Venture capital trusts cannot be considered a like-for-like alternative to a pension, an expert has warned, as more savers have been putting their money into the products due to the narrowing of other tax efficient investment routes.
The amount of money invested in VCTs has increased sharply over the past decade, increasing by 374 per cent from £154m in the 2008/09 tax year to £731m in 2018/19.
It has also seen a steep rise in the two years gone — from £542m in 2016/17 to £728m for 2017/18 - before flattening out at £731m in 2018/19.
VCTs are like investment trusts but only invest in small, young and typically unlisted companies.
Although such companies are riskier and statistically more likely to go bust, investing in a VCT comes with a 30 per cent income tax relief from the government and any returns are tax free.
The trusts have performed well in recent years — the top 16 VCTs have all at least doubled investors’ money on a net asset value return basis over the last 10 years while 2018 had the second biggest VCT season on record, according to data from the AIC.
Many put the rise in popularity of VCTs down to the cuts to the pension allowances and restrictions on buy-to-let investing which has resulted in VCTs being one of the few tax efficient investment avenues left for wealthier investors.
In 2014 the government reduced the pension annual allowance from £50,000 to £40,000 — leaving wealthy investors with £10,000 extra to invest elsewhere — while the tapered annual allowance, which gradually reduces the allowance for those on high incomes, was introduced in 2016.
Buy-to-let investing also took a hit with the introduction of an additional 3 per cent stamp duty surcharge on second homes in April 2016 which was closely followed by cuts to mortgage interest tax relief.
Annabel Brodie-Smith, communications director of the Association of Investment Companies, said: “VCTs offer a highly tax-efficient way to invest. The popularity of the trusts has grown significantly in recent years.
“The restrictions on pension investments and the taper down in contribution allowances have been big drivers in the increasing investment in VCTs.”
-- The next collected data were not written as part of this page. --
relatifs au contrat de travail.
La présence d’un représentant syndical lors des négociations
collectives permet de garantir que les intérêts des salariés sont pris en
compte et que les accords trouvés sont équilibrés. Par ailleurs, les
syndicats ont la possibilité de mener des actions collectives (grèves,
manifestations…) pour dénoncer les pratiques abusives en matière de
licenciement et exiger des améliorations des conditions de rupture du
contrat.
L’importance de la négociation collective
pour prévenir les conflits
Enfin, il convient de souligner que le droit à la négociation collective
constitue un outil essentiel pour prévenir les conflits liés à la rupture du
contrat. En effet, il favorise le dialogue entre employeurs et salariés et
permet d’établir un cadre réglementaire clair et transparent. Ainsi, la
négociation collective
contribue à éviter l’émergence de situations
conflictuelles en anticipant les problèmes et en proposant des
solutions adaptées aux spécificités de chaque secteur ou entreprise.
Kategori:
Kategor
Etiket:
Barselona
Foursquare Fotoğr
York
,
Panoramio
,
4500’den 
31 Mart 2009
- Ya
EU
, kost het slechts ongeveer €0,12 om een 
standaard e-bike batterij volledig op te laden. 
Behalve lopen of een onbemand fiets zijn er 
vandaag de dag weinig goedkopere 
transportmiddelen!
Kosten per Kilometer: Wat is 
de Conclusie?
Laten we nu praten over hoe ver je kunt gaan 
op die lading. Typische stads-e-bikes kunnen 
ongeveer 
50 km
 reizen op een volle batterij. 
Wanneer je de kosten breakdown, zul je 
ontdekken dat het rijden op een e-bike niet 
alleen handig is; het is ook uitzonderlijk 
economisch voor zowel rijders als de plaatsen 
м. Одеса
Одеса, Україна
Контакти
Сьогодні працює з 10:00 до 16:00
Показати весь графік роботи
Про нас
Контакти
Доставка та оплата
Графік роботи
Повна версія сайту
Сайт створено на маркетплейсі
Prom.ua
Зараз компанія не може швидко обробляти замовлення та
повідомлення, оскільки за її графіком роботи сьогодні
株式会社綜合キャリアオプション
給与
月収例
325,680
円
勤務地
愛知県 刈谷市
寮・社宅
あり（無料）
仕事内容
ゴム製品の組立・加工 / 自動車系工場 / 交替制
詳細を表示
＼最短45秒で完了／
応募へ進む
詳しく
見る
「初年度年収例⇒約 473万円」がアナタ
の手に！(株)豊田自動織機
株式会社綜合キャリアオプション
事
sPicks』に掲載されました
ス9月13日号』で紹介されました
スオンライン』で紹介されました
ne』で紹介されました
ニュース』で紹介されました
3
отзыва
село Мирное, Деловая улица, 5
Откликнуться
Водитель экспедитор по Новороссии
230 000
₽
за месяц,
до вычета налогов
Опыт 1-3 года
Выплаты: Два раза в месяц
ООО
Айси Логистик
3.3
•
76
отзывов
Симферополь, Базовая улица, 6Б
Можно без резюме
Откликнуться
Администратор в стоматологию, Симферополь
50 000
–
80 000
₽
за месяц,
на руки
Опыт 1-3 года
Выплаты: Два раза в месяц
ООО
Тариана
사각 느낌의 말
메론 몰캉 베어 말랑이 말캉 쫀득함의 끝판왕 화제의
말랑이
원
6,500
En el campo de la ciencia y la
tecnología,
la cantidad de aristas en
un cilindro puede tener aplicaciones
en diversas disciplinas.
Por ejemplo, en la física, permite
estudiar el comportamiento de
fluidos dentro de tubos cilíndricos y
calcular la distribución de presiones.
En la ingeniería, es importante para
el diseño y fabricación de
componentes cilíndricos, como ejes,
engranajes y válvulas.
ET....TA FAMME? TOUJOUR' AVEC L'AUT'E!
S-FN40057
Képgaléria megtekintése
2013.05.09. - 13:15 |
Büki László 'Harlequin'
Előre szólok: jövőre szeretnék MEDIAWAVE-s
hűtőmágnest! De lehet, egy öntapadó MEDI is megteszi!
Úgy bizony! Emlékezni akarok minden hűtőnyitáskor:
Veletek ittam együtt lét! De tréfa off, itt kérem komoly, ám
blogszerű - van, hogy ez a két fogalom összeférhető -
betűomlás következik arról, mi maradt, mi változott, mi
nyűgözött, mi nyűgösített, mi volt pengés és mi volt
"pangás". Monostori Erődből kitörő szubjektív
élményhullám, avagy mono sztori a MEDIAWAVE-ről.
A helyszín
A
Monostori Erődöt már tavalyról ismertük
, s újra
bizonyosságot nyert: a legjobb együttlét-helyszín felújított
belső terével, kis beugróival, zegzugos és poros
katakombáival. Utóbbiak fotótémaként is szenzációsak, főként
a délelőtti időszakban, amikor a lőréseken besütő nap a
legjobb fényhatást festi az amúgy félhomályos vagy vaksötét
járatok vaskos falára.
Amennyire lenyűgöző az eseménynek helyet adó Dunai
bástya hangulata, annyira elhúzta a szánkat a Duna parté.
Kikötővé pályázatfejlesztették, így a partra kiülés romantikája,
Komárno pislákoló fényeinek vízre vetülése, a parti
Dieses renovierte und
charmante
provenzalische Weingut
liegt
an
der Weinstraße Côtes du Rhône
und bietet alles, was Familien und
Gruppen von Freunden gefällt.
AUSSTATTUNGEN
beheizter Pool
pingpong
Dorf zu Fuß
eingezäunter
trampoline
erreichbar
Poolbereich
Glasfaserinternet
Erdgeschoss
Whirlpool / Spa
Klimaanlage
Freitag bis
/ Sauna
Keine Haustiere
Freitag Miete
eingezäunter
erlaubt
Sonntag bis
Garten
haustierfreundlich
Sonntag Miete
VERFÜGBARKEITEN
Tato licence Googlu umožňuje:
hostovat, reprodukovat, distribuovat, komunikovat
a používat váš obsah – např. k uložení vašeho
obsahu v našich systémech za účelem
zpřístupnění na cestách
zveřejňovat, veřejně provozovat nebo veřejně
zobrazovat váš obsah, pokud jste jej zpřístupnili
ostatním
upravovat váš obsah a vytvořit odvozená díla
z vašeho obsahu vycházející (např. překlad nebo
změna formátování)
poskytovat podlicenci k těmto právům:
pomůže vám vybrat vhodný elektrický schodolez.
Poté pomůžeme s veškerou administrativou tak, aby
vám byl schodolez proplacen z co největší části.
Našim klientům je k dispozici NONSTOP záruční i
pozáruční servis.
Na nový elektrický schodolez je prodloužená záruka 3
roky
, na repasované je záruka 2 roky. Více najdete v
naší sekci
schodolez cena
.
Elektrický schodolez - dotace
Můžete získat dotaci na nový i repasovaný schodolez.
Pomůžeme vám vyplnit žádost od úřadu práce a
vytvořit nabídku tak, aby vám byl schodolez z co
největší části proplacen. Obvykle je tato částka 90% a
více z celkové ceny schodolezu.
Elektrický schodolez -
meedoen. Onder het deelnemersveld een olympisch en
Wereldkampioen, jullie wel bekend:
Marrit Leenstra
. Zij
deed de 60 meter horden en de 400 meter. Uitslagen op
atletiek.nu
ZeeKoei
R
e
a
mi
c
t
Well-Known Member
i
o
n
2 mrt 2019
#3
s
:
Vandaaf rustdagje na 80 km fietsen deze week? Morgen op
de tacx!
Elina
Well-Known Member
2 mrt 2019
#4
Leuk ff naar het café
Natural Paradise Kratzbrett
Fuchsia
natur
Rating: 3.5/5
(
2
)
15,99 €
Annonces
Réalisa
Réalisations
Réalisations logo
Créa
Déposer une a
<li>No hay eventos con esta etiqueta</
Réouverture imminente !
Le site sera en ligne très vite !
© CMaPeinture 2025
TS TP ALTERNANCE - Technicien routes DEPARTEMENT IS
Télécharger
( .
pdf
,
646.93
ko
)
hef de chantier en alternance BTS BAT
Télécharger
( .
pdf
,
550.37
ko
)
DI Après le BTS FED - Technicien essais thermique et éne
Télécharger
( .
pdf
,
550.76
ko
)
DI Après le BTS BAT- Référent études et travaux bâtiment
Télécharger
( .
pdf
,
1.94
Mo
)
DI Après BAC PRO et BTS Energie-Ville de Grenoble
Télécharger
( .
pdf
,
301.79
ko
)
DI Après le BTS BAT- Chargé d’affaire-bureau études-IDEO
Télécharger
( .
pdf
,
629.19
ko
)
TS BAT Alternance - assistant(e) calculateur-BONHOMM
But Jason Hollands, director at Tilney, said VCTs “cannot be considered a like for like alternative to a pension”.
Mr Hollands said he was a “big fan” of the products but that any investment into VCTs should be measured and proportionate to the investor’s overall portfolio, their appetite for risk and ability to tie their money up for the medium to longer term.
He added: “The tax features on VCTs are attractive — though not as generous as a pension for a higher or additional rate taxpayer — but these exist for a reason.
“The tax perks are provided by the government to incentivise investors for the risks involved when investing in the types of fledgling enterprises that VCTs are focused on and that the policy makers wish to support.”